YOUR ASSIGNMENT: Leaving out all pictures, return exactly the lines from the one that contains "- enhancing-tissue mask" through the end of the data below.

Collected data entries
——————————

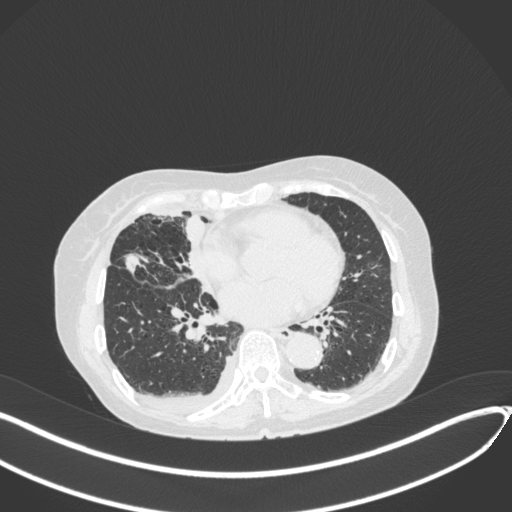
Chest CT, one axial slice. Position 165 of 418 along the scan axis. 120 kVp. Lung window (W 1500 / L -600 HU). 1 mm slice thickness. 512 × 512 image matrix, field of view 400 × 400 mm. Patient: female, 75 years. From the clinical record (not read from this slice): clinical TNM (as recorded): T2a N3 M0.
Annotated regions visible in this slice (rectangle marked by the reading radiologist):
- lung tumour (recorded histology: adenocarcinoma): bounding box <121,250,148,278> (left, top, right, bottom; pixels)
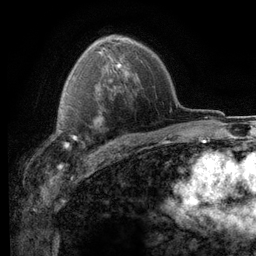
Breast MRI (dynamic contrast-enhanced), one axial slice; position 81 of 116 along the scan axis; cropped to one breast; dynamic contrast-enhanced series, time point 2 of 6 at this slice position (early post-contrast); 3 T; TE 2.8 ms, TR 7.2 ms; 256 × 256 image matrix. Female patient.
Structures marked on this image (semi-automatically segmented with operator editing):
- enhancing-tissue mask used for the functional tumour volume (all voxels passing the contrast-enhancement thresholds inside the analysis volume; usually the tumour): bounding box [x1, y1, x2, y2] px = [54, 104, 83, 148]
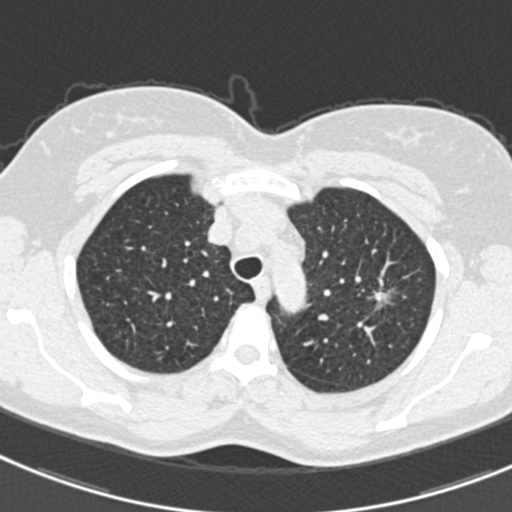
Low-dose screening chest CT, one axial slice; slice 248 of 309 in the series (ordered by position); 120 kVp; lung window (W 1500 / L -600 HU); 512 × 512 image matrix, field of view 302 × 302 mm.
Outlined on this slice (manually delineated by an expert):
- lesion 1 (tumor, upper lobe of left lung): box from (x=374, y=292) to (x=389, y=304) px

——————————

EXPECTED ANSWER:
- enhancing-tissue mask used for the functional tumour volume (all voxels passing the contrast-enhancement thresholds inside the analysis volume; usually the tumour): bounding box [x1, y1, x2, y2] px = [54, 104, 83, 148]
Low-dose screening chest CT, one axial slice; slice 248 of 309 in the series (ordered by position); 120 kVp; lung window (W 1500 / L -600 HU); 512 × 512 image matrix, field of view 302 × 302 mm.
Outlined on this slice (manually delineated by an expert):
- lesion 1 (tumor, upper lobe of left lung): box from (x=374, y=292) to (x=389, y=304) px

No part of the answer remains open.